Wednesday, July 29, 2009

Fiction: The New Valley by Josh Weil

In his new collection of novellas, The New Valley (Grove Press), Josh Weil uses beautiful, stunning words to define men who don't have the first idea how to define themselves. Each tale unfolds in what appears to be the remotest areas of Virginia and West Virginia, and the geographical remoteness serves as a rich, telling metaphor for the remoteness of the men themselves.

How many collections like this have we read? How many authors use collections like this to establish their own distinct voice? Here, in his first collection, Weil seems to be sprinting in the opposite direction, doing all he can to avoid creating a distinct voice. He doesn’t seem interested in his own voice. Rather, all he seems to care about is crafting a voice for each story. The result is three pieces of work that live between hardcovers and rustic hills, but otherwise live on their own. It’s quite an achievement.

In sentence after sentence, on page after page, Weil hammers out these men on nothing less than an anvil of language. You can almost feel the searing heat as the tales are pounded into shape. So much seems to have been stripped back, the superfluous peeled away until almost the bare skeleton of story and character remain. Yet he leaves us telling details too -- and they sing. In high contrast to the hard edges of these stories, the author sprinkles in gentle, striking images. The language around them makes them all the more tasty, of course. “The moon was gone,” reads one, “but the stars still pinned up the night sky.” We’ve seen this image countless times before -- but when was the last time it was written in a way that took your breath away? It’s clear Josh Weil adores the power of words.

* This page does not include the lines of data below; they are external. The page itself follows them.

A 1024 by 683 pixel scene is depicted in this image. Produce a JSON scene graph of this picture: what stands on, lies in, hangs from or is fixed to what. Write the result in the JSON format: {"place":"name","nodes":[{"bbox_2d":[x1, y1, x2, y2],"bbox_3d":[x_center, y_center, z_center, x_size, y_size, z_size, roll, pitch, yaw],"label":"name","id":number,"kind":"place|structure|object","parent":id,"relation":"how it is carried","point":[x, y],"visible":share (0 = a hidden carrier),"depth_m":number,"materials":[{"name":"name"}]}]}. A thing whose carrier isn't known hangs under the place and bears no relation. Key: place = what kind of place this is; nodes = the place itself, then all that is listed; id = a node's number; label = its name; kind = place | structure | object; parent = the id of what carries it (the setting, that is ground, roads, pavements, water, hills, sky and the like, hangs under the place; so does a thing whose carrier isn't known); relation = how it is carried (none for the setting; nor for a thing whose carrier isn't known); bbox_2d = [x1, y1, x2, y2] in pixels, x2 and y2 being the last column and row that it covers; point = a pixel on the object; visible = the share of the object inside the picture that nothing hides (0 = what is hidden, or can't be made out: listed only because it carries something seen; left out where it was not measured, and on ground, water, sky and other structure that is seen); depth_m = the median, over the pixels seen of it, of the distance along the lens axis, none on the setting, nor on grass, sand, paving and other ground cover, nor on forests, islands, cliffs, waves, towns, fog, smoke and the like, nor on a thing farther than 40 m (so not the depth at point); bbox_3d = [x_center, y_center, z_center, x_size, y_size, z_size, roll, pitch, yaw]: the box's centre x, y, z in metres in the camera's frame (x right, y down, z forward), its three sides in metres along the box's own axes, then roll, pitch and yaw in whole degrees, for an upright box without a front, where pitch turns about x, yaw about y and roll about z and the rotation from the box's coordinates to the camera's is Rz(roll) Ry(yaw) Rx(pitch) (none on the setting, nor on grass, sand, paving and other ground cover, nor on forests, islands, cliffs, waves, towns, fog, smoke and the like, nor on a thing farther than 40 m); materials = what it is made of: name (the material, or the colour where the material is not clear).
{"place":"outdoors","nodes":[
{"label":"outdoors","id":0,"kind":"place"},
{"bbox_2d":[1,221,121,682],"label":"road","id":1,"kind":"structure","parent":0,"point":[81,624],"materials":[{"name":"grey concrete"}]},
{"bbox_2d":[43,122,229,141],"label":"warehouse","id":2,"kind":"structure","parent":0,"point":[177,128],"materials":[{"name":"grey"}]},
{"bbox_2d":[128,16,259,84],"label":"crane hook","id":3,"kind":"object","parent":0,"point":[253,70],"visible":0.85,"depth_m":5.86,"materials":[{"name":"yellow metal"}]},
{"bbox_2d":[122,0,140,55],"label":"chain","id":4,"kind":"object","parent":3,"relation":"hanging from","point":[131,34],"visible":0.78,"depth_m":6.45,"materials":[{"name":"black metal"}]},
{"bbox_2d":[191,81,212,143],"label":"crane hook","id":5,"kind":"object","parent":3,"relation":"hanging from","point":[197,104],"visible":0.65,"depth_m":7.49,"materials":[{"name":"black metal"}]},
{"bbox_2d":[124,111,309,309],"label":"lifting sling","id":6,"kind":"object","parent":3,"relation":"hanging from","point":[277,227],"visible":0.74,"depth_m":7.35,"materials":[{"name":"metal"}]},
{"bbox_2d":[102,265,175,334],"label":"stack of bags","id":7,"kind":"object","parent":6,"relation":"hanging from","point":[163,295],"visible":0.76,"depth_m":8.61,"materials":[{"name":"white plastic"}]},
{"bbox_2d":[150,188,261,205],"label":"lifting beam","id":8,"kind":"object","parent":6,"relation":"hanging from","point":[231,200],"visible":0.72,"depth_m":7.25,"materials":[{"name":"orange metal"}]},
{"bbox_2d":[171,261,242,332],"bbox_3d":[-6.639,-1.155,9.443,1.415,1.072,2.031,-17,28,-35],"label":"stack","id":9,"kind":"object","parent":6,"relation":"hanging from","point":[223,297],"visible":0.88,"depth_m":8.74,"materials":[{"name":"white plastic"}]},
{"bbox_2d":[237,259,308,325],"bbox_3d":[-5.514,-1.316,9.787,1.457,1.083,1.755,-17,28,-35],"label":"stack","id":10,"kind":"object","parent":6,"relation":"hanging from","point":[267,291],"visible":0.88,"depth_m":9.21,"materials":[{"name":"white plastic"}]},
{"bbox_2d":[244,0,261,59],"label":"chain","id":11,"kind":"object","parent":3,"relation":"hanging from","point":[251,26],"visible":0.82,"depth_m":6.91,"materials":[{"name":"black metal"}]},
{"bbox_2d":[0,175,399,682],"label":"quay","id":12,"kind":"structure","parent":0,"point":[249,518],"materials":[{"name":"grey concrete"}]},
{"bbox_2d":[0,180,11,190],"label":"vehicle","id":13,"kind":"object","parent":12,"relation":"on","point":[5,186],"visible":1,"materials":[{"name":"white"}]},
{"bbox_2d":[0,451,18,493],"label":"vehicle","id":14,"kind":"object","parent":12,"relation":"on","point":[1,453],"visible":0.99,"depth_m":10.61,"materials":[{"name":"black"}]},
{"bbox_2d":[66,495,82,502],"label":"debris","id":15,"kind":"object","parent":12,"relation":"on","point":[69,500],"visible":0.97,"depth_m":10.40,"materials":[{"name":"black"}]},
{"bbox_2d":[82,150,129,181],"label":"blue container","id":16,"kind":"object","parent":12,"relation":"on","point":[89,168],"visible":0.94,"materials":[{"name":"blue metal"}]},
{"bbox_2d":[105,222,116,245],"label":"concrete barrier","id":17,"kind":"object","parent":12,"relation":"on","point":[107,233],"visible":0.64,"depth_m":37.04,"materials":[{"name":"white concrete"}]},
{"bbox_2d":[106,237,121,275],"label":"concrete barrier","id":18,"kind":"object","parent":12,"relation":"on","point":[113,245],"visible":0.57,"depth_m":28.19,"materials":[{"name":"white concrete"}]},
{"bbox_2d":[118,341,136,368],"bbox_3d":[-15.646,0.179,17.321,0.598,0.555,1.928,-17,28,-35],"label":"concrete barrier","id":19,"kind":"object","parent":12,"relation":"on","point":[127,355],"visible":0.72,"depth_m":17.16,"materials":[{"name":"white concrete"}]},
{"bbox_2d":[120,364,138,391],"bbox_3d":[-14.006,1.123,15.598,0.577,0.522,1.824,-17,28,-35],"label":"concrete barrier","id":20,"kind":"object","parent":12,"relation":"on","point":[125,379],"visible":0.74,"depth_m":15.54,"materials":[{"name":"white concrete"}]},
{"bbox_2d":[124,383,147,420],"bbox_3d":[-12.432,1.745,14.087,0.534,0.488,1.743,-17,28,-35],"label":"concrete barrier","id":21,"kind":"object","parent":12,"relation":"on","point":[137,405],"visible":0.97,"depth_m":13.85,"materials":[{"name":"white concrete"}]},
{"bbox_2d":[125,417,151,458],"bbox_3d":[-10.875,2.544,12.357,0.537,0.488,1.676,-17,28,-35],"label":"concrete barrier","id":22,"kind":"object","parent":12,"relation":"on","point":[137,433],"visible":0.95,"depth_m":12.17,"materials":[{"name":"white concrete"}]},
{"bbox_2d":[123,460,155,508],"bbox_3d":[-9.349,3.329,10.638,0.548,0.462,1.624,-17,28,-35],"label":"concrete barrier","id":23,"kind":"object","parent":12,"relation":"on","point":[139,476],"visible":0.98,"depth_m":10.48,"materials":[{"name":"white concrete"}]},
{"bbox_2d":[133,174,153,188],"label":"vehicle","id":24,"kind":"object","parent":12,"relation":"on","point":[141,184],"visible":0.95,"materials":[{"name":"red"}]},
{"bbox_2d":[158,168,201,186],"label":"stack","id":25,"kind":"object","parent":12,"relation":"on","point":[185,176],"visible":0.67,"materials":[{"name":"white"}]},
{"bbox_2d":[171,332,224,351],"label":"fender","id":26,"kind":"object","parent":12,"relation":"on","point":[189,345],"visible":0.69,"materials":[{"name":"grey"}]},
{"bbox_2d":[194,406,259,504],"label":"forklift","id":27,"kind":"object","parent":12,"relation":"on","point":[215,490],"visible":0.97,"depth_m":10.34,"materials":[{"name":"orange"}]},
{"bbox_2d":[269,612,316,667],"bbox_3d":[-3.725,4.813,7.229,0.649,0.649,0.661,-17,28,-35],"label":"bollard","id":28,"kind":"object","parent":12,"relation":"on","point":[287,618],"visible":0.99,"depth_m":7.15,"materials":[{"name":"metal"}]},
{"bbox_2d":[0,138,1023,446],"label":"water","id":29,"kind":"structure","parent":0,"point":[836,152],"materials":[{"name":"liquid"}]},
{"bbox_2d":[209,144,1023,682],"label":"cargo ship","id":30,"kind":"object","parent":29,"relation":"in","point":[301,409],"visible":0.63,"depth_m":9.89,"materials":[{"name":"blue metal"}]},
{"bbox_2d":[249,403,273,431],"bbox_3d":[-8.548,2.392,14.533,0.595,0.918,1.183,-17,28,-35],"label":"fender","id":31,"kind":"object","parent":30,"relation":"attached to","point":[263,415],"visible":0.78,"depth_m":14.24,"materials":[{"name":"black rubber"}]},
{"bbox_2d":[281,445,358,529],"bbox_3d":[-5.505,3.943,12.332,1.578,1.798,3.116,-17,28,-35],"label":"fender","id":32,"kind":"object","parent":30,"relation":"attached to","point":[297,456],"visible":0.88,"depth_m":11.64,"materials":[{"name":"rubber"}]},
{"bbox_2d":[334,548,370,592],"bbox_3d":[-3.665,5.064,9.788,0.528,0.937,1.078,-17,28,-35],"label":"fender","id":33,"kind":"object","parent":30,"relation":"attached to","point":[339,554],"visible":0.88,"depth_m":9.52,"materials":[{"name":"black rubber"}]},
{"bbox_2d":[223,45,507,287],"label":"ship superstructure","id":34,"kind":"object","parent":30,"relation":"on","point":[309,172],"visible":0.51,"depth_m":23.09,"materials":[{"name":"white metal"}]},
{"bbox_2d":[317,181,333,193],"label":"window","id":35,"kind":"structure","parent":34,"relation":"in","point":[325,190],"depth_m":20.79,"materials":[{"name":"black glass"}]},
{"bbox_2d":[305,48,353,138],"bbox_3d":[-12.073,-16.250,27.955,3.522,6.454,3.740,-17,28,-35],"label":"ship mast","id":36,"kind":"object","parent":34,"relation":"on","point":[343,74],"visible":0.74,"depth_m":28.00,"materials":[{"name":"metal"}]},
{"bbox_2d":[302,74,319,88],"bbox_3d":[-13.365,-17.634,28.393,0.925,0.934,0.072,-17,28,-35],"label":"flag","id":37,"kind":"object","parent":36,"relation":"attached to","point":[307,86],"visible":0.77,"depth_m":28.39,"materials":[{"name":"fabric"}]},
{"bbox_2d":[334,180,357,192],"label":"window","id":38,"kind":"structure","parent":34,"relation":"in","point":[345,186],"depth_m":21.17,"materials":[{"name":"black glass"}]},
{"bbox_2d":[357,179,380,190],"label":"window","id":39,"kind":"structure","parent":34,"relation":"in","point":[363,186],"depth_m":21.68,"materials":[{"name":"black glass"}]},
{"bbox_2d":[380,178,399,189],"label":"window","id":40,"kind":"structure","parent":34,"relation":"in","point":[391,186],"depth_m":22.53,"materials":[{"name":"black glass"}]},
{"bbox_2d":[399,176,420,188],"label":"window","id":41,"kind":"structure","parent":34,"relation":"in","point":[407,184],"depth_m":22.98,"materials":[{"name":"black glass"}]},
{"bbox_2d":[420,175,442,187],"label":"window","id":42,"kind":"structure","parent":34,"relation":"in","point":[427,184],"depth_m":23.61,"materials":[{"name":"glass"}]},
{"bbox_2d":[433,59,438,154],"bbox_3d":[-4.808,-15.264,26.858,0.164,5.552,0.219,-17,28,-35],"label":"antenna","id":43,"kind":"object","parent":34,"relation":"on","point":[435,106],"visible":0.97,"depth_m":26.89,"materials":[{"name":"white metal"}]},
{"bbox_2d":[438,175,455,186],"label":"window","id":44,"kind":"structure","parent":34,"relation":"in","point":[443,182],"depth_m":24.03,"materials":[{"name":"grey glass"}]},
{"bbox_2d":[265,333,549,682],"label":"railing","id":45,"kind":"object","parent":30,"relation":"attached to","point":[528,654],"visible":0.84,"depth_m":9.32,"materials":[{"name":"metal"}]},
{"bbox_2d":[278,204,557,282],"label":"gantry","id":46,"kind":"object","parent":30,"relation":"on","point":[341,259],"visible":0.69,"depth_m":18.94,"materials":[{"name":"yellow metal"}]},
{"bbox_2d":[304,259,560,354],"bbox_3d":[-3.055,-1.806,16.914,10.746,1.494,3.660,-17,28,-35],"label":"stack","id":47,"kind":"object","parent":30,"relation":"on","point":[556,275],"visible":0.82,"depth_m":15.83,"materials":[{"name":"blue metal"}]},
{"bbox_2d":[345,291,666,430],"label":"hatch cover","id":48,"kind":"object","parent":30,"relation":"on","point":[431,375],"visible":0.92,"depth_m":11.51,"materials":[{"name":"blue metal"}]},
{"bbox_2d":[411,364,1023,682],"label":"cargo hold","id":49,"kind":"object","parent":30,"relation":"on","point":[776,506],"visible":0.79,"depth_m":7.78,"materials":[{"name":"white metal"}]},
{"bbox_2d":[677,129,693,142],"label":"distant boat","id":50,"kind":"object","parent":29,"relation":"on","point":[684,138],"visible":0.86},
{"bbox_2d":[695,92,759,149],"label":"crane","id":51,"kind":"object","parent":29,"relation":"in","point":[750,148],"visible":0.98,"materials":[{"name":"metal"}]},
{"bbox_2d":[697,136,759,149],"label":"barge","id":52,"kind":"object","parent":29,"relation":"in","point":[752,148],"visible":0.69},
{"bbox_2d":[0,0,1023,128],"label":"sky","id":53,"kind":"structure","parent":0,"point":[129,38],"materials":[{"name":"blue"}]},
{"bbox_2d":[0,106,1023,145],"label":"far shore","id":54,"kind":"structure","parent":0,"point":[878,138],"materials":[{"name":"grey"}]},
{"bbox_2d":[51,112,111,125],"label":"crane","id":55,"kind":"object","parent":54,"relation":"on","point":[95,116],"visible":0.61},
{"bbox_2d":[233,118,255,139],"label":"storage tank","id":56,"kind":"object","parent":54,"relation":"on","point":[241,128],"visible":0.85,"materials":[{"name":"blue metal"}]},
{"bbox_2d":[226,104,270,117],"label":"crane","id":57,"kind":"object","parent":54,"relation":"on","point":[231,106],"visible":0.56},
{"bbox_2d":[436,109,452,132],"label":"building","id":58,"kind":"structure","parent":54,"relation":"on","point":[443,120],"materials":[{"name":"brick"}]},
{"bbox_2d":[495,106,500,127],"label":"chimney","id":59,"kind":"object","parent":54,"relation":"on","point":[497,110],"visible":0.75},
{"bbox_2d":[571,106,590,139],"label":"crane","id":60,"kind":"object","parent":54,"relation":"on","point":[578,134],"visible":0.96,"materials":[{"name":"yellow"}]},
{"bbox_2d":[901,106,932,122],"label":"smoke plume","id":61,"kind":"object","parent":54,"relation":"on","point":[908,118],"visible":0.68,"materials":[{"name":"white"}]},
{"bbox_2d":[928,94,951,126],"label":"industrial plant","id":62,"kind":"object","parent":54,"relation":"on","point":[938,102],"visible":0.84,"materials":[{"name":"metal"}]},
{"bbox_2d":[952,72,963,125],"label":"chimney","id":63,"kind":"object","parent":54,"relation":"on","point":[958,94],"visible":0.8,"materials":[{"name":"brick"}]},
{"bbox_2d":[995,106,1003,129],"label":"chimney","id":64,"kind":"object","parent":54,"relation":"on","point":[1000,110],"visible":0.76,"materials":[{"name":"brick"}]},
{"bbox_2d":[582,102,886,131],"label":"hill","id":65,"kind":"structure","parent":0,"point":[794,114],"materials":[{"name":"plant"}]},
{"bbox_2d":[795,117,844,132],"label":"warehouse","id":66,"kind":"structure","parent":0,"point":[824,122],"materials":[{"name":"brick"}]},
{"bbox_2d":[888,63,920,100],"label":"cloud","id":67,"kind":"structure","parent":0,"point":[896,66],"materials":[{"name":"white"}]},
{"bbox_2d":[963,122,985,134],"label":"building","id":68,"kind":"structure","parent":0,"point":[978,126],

The New Valley is stark. The stories are sharp-edged, as I’ve said, but they’re much more than that. There’s an enviable depth to these characters, a layering of ideas that brings them to life in ways that might very well surprise even them. The tales walk up to you with confidence and look you square in the eye, unflinching. I am here, they say. Take me or leave me. The novellas aren’t like the men they portray; it feels more like they are the men they portray. In langauge that’s sure, quick, and almost magical in its ability conjure dimension from flat paper, Josh Weil has created portraits of hard lives that will stand the test of time.